You also need style — we swept 80+ artist references. Tried collaborative prompts between artists. Ran overtrained models at higher learning rates. Tried minimal prompts — single words, frame numbers, empty strings.

The original combination was always better, and not by a small margin. I don't have a great theory for why. Something about this specific collision of biased latent space and vague adjectives just works.

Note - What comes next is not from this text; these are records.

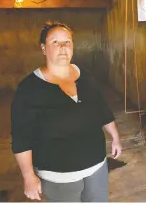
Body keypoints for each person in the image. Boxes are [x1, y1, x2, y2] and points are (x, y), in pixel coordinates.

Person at [10, 21, 122, 202]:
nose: (62, 47)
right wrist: (28, 176)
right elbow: (21, 137)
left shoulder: (84, 75)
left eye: (67, 41)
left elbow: (101, 109)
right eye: (55, 42)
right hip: (58, 176)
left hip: (97, 166)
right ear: (44, 48)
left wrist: (115, 137)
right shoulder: (29, 88)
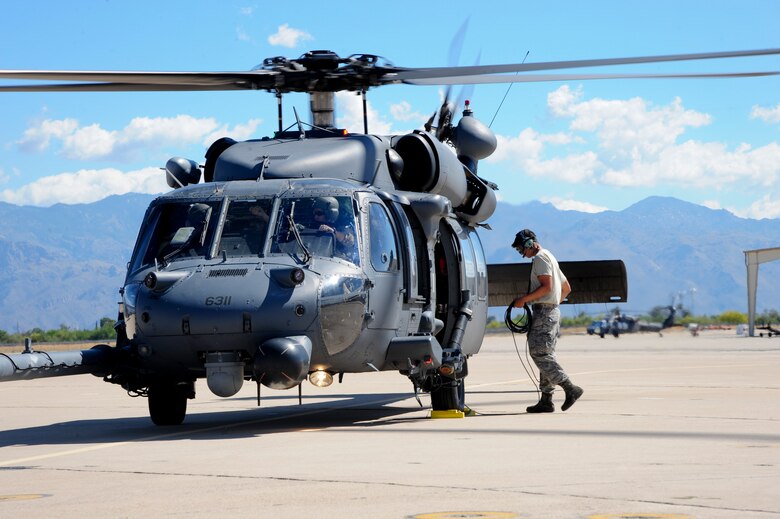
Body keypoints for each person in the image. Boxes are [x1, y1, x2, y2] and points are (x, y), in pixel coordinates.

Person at [511, 229, 583, 413]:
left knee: (539, 353)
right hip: (551, 312)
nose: (522, 254)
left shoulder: (540, 258)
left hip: (544, 312)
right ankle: (546, 400)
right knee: (546, 353)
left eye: (521, 249)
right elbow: (566, 288)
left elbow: (547, 286)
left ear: (529, 243)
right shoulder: (550, 256)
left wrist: (524, 300)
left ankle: (570, 388)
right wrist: (552, 304)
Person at [310, 197, 357, 263]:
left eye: (319, 213)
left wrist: (333, 232)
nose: (315, 216)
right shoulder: (312, 224)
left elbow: (350, 241)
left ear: (330, 213)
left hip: (335, 262)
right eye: (314, 213)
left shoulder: (342, 226)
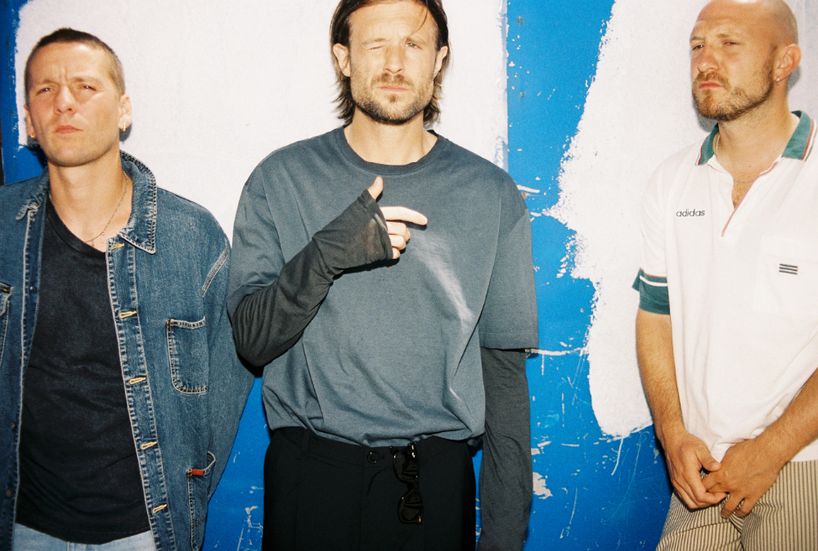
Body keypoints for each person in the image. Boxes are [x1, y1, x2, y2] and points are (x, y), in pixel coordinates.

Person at [228, 0, 538, 549]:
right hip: (310, 480)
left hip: (434, 483)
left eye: (413, 44)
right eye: (376, 44)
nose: (395, 62)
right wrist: (327, 254)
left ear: (439, 60)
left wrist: (505, 534)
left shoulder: (490, 194)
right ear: (343, 58)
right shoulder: (281, 178)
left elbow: (504, 376)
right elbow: (251, 341)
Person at [0, 28, 253, 551]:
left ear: (123, 111)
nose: (64, 101)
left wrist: (190, 484)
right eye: (46, 89)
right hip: (22, 527)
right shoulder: (4, 226)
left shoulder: (190, 237)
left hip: (147, 532)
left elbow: (230, 375)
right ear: (29, 120)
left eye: (85, 86)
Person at [634, 0, 818, 549]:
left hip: (804, 466)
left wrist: (770, 451)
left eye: (729, 43)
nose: (706, 60)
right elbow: (655, 316)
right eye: (697, 45)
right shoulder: (672, 180)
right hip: (703, 473)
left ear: (785, 61)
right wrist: (672, 433)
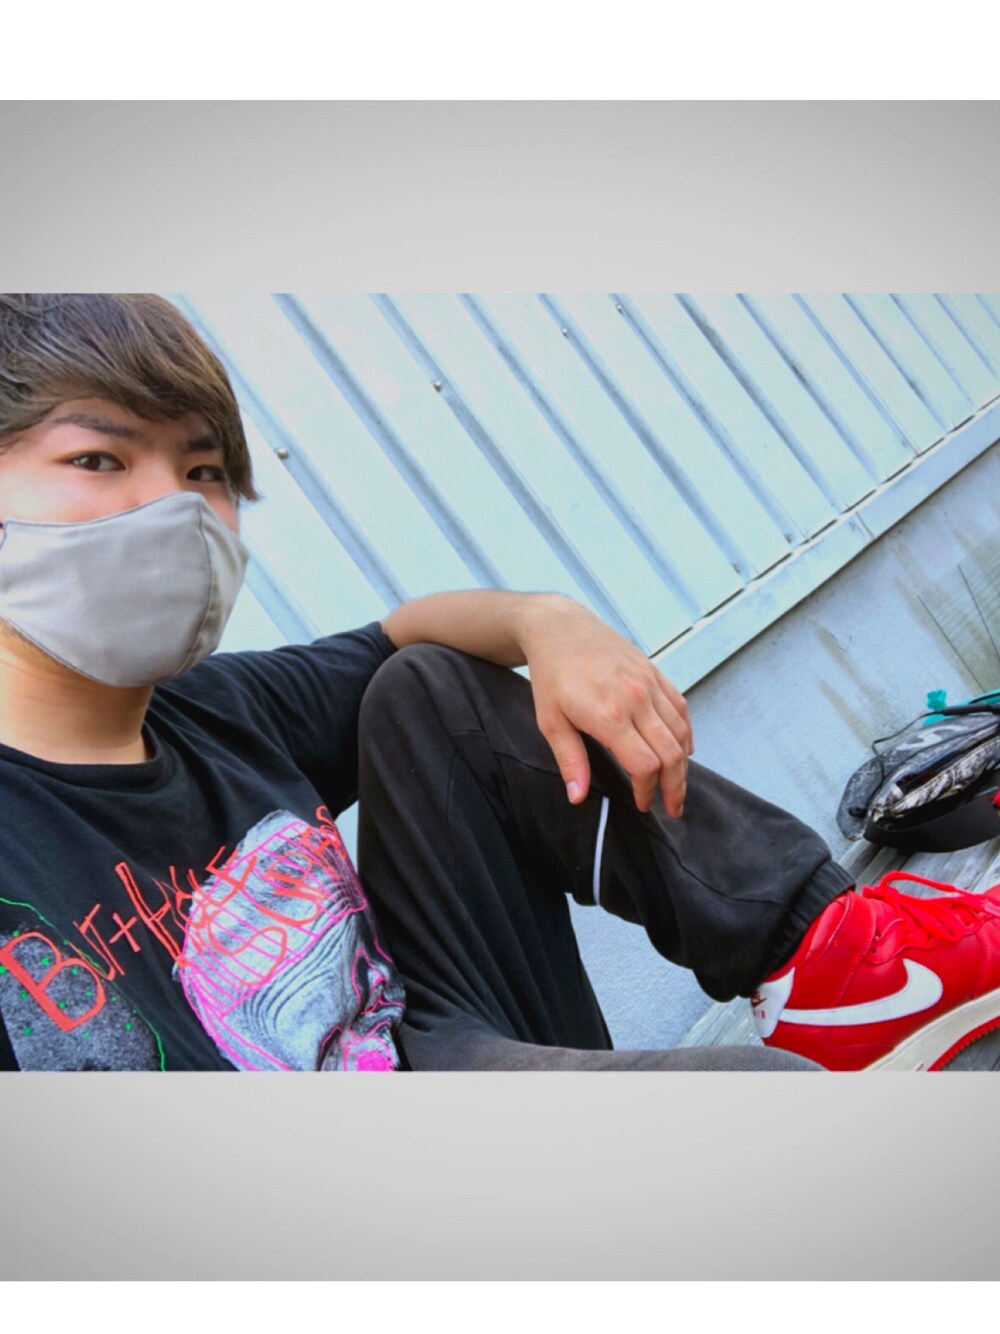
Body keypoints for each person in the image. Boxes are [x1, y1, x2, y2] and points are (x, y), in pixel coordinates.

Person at [1, 294, 998, 1075]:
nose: (171, 511)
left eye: (204, 471)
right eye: (97, 458)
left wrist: (545, 622)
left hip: (431, 1046)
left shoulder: (220, 713)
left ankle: (842, 967)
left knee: (430, 690)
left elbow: (401, 636)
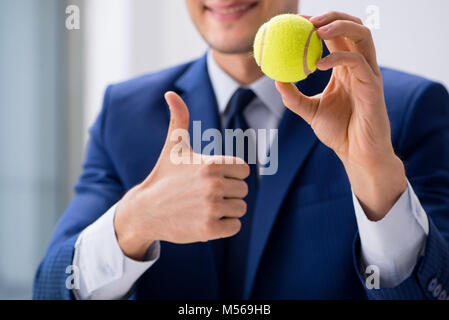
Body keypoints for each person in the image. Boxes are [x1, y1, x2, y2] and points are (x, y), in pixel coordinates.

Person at [34, 0, 449, 300]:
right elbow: (52, 288)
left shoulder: (405, 108)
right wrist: (133, 223)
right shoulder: (123, 113)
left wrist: (376, 176)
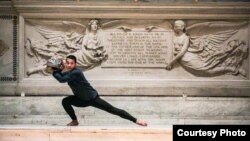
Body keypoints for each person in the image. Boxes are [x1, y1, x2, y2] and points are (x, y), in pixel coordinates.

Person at [46, 55, 147, 126]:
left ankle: (136, 120)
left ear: (75, 64)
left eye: (71, 63)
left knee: (112, 109)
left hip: (92, 98)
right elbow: (62, 76)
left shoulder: (76, 72)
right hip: (80, 99)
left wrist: (54, 71)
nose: (69, 65)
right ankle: (74, 121)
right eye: (67, 63)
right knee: (65, 101)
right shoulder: (69, 73)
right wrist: (57, 68)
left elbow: (61, 79)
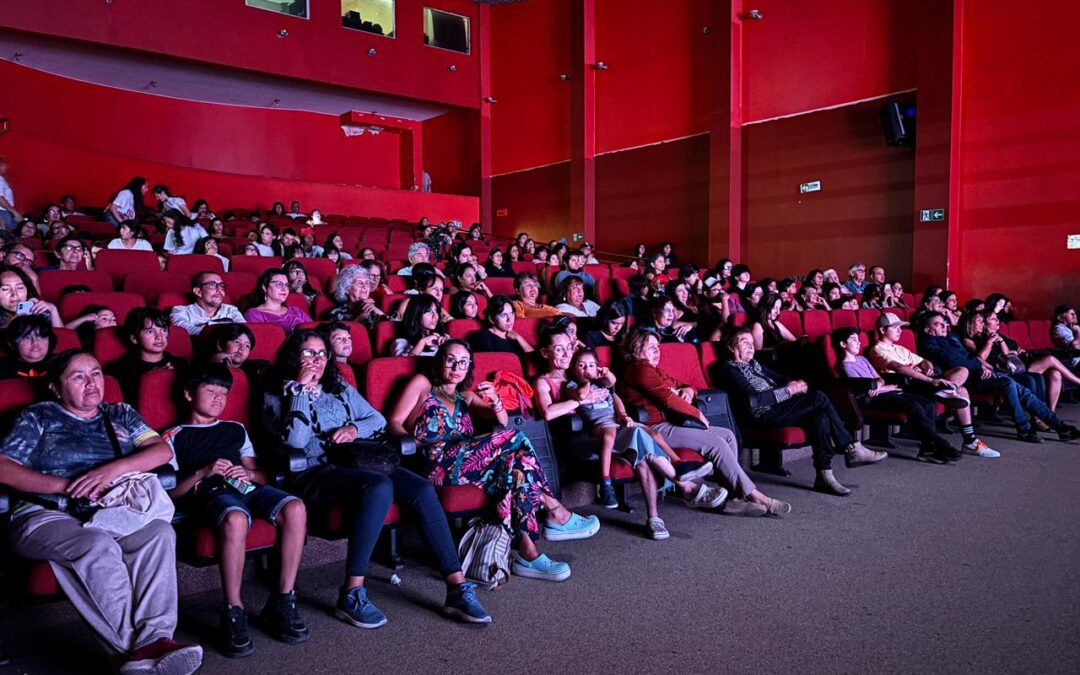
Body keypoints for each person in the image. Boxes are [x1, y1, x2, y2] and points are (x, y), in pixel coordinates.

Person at [264, 331, 490, 627]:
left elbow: (378, 421)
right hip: (314, 471)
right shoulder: (277, 392)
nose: (316, 361)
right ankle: (351, 592)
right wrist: (301, 391)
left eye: (322, 354)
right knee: (379, 486)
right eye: (308, 353)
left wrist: (353, 430)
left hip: (358, 460)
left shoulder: (339, 386)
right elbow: (296, 440)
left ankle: (457, 586)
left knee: (420, 488)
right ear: (295, 358)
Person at [0, 350, 203, 673]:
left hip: (112, 510)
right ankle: (136, 652)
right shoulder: (38, 416)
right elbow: (3, 467)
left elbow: (162, 450)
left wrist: (111, 472)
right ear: (56, 388)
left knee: (160, 532)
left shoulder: (119, 412)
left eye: (96, 373)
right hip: (44, 514)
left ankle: (155, 638)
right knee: (96, 544)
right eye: (78, 376)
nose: (92, 383)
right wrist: (64, 486)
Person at [388, 339, 598, 581]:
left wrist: (496, 400)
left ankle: (528, 553)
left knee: (516, 467)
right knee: (514, 439)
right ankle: (555, 511)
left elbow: (500, 420)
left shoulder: (464, 396)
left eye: (464, 362)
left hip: (468, 463)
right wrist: (411, 443)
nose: (457, 366)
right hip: (436, 462)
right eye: (451, 360)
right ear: (440, 362)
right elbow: (394, 421)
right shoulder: (422, 384)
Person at [166, 365, 309, 657]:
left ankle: (283, 599)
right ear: (188, 395)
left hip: (244, 487)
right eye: (211, 392)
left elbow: (258, 472)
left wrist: (249, 474)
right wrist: (202, 472)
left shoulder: (235, 429)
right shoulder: (174, 435)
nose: (220, 399)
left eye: (224, 393)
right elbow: (170, 492)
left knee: (295, 507)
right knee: (234, 518)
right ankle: (234, 610)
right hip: (211, 493)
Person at [537, 341, 724, 538]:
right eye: (582, 365)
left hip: (615, 426)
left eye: (591, 365)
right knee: (640, 436)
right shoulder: (568, 384)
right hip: (590, 433)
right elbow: (560, 408)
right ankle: (685, 485)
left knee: (642, 453)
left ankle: (655, 517)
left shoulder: (595, 379)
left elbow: (612, 389)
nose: (587, 369)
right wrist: (585, 388)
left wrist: (622, 412)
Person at [620, 328, 791, 515]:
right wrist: (696, 414)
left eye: (658, 347)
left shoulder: (653, 369)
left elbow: (684, 385)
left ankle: (734, 497)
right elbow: (668, 398)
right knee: (716, 443)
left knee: (727, 435)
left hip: (670, 423)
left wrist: (689, 391)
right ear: (636, 348)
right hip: (654, 427)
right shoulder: (638, 369)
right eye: (651, 347)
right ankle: (755, 495)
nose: (657, 351)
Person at [721, 328, 886, 496]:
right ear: (730, 347)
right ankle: (852, 448)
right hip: (761, 414)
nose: (751, 346)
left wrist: (794, 384)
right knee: (819, 398)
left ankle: (824, 475)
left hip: (780, 407)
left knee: (819, 416)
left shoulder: (754, 364)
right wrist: (789, 391)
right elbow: (754, 400)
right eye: (744, 342)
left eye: (752, 342)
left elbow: (780, 378)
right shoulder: (729, 370)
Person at [918, 312, 1080, 443]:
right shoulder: (929, 342)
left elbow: (970, 357)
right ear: (927, 329)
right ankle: (1025, 428)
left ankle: (1059, 426)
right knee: (1008, 383)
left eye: (944, 323)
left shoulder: (951, 337)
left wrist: (980, 365)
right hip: (965, 380)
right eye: (938, 324)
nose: (944, 326)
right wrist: (979, 366)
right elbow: (953, 361)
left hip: (977, 374)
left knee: (1022, 390)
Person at [867, 313, 996, 457]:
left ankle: (950, 393)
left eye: (900, 328)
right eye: (895, 328)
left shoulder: (899, 348)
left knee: (962, 376)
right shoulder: (878, 349)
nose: (900, 331)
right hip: (905, 384)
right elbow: (899, 368)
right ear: (883, 330)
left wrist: (926, 366)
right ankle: (969, 440)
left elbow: (921, 360)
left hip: (919, 380)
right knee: (961, 391)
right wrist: (928, 379)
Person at [833, 328, 963, 463]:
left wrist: (879, 385)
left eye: (859, 340)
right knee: (913, 406)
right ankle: (937, 442)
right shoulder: (845, 365)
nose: (859, 343)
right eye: (854, 340)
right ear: (843, 344)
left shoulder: (862, 359)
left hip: (885, 392)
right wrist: (885, 387)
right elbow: (863, 388)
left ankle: (927, 448)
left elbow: (878, 378)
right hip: (872, 399)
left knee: (927, 403)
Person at [975, 311, 1080, 412]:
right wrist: (1010, 349)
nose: (998, 320)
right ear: (984, 324)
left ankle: (1050, 412)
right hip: (1016, 368)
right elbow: (1005, 355)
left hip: (1022, 361)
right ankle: (1077, 381)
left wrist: (1017, 349)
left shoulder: (1000, 336)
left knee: (1055, 374)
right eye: (993, 319)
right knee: (1050, 359)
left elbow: (1012, 349)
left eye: (997, 318)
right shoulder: (986, 339)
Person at [106, 307, 189, 401]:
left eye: (164, 330)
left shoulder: (181, 365)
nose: (159, 337)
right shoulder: (118, 369)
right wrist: (151, 379)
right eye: (150, 331)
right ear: (134, 338)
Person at [170, 272, 246, 336]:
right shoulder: (180, 311)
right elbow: (185, 331)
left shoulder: (231, 309)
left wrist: (204, 326)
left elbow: (244, 330)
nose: (219, 290)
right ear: (198, 291)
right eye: (212, 285)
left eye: (221, 286)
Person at [243, 269, 311, 333]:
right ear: (264, 287)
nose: (284, 289)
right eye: (279, 284)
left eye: (286, 285)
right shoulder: (254, 314)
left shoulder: (296, 310)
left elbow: (314, 331)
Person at [470, 295, 534, 355]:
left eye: (511, 313)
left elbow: (534, 360)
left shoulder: (514, 335)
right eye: (503, 315)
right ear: (491, 319)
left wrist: (519, 338)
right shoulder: (484, 337)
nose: (510, 319)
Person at [0, 314, 57, 379]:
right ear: (11, 343)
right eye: (27, 337)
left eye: (42, 337)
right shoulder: (2, 367)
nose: (35, 342)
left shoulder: (61, 363)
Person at [0, 156, 20, 230]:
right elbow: (0, 198)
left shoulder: (2, 179)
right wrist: (14, 212)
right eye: (4, 165)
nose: (7, 167)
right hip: (3, 211)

More specific prompts lost the strangeness. More training lost everything.

Upscale

512×512 is interesting but lacks texture for print. We used SUPIR, a diffusion-based upscaler on an SDXL backbone, to bring them to 2048×2048.

SUPIR isn't interpolation — it hallucinates new detail guided by the source. At 4× it adds grain and texture that feel like they belong.

# SUPIR upscale: 512 → 2048
# Model: SUPIR-v0Q (Quality mode)
# Backbone: JuggernautXL v9
edm_steps = 30
s_cfg = 3.0          # guidance ramp endpoint
s_stage1 = -1        # auto
control_scale = 0.9  # high fidelity to source
color_fix = "Wavelet"
# Positive: "sharp textures, fine grain, rich color depth"
# Negative: "blurry, low quality, jpeg artifacts"
# ~3 minutes per image on a single GPU

512×512 source:

2048×2048 SUPIR upscale:

Pipeline

Every image in this post was generated at 512×512 in about 12 seconds, then upscaled in about 3 minutes. The whole thing runs on a single consumer GPU — a 3090 next to my water heater.